The question, then, is whose minutes should be increased. The Blazers have a reasonably solid bench now, but there’s no one in the second unit who can really be called above-average. Mo Williams and Dorell Wright are known quantities at this point, and to a lesser extent, so is Joel Freeland.

That leaves Thomas Robinson as the guy. Some improvement from him would allow him to sop up minutes (more than his current 12 per game) and provide injury insurance. At the moment, if the team wanted to rely on their starters less, they’d have to concede a few more defeats.

A few months ago, when Freeland beat out Meyers Leonard for the backup job, I said that development mode is over. But that’s not true, not really. The team wants to win now, and they won’t be sacrificing wins for development at the same rate that they did last season. But they do still have to think long term, and finding out what they have in Robinson would go a long way toward determining the team’s ceiling.

Dec 9, 2013; Salt Lake City, UT, USA; Portland Trail Blazers power forward Thomas Robinson (41) warms up prior to a game against the Utah Jazz at EnergySolutions Arena. Mandatory Credit: Russ Isabella-USA TODAY Sports

Dec 9, 2013; Salt Lake City, UT, USA; Portland Trail Blazers power forward Thomas Robinson (41) warms up prior to a game against the Utah Jazz at EnergySolutions Arena. Mandatory Credit: Russ Isabella-USA TODAY Sports

Thomas Robinson might be the fulcrum of the current team. If he plays well, the team can rest the starters (especially Aldridge, who leads the team in minutes) without giving up much. Otherwise they have to run out an inferior bench crew or risk injuries and exhaustion come playoff time.

So what have we seen from T-Rob? First, what we knew about him from the start is still true: the guy can rebound. He’s second on the team in rebound rate behind Meyers Leonard, who hasn’t played enough for that to mean anything. He’s real athletic, and he can push, shove, and score down low as well as anyone on the team.

The bad news is mostly mental. He’s a decent ball handler for a player his size, which should come in handy in transition, but he presses and dribbles too much in the halfcourt offense. He’s got decent court vision, which has led to some real nice dishes off the dribble, but he forces passes too much to be a net positive. He gets turned around on defense and gets out of the flow of the offense.

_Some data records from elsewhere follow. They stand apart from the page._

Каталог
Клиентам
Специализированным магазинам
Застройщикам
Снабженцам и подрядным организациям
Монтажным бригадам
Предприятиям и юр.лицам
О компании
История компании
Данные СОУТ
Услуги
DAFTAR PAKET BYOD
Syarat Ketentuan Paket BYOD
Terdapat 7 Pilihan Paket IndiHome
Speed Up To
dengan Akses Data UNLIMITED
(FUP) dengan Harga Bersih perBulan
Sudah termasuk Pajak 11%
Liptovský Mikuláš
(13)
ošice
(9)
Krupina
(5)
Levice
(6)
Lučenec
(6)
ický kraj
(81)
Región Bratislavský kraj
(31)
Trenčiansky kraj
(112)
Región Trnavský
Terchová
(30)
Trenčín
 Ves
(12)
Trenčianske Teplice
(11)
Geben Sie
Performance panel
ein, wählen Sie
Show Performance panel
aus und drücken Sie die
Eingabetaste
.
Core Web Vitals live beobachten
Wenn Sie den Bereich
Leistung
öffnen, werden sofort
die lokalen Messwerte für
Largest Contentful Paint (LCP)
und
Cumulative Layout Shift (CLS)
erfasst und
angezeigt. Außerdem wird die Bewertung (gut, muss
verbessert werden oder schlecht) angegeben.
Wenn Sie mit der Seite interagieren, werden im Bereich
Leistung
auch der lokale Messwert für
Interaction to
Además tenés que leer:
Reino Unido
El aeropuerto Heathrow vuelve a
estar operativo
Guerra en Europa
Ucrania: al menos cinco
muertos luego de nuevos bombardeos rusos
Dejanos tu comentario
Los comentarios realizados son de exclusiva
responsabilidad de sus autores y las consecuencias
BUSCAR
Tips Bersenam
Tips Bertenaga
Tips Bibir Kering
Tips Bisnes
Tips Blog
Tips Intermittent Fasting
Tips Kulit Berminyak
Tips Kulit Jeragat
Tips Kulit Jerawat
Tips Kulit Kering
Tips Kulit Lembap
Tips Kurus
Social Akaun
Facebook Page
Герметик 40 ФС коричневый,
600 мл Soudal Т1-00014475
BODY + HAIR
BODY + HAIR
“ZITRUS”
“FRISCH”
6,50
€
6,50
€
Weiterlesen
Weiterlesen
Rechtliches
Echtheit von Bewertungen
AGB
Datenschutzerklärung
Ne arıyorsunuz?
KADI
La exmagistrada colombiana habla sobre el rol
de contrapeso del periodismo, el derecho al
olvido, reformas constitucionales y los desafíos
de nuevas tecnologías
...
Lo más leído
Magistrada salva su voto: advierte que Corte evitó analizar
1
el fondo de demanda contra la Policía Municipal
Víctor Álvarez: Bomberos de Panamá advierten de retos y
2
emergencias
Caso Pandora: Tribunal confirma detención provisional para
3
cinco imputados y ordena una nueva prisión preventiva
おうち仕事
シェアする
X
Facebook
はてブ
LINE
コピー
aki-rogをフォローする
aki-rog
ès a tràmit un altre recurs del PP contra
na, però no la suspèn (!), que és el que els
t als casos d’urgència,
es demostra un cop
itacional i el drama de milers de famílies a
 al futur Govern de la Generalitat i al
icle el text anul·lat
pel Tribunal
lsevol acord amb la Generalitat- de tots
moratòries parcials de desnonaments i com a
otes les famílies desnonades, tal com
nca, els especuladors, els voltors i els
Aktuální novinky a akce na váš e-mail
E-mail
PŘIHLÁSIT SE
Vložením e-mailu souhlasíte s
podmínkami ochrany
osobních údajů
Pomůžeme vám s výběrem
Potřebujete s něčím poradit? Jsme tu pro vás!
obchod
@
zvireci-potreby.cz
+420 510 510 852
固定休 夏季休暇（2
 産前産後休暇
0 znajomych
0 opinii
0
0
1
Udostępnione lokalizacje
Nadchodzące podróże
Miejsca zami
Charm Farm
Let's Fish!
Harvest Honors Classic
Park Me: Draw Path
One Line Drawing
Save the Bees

Some of these are forgivable flaws; the Blazers don’t need him to be great. In fact, if he is they should trade him for a great player who won’t be stuck behind Aldridge. But at least a few of these issues have to clear up enough to convince the Terry Stotts that he can run him out there and he’s not conceding much.

Jun 27, 2013; Brooklyn, NY, USA; C.J. McCollum (Lehigh) shakes hands with NBA commissioner David Stern after being selected as the number ten overall pick to the Portland Trail Blazers during the 2013 NBA Draft at the Barclays Center. Mandatory Credit: Joe Camporeale-USA TODAY Sports

CJ McCollum is the wild card here. I fully expect him to be pretty bad when he first returns. When he gets back, he won’t have played anything but Summer League and scrimmages since January 5, when he first broke his foot. He’ll be adjusting to his recovered body and the increased level and speed of play, and there won’t be any preseason to let him ease into it. I wouldn’t be surprised if he stays glued to the bench for much of his rookie season.

Stotts clearly doesn’t trust the third string at all. Meyers Leonard, who played more minutes than any non-starter last year, has played 33 total this year. Victor Claver is nowhere to be found.  It’s up to the higher bench players to take the team to the next level, and Thomas Robinson might be the only candidate who has a next level.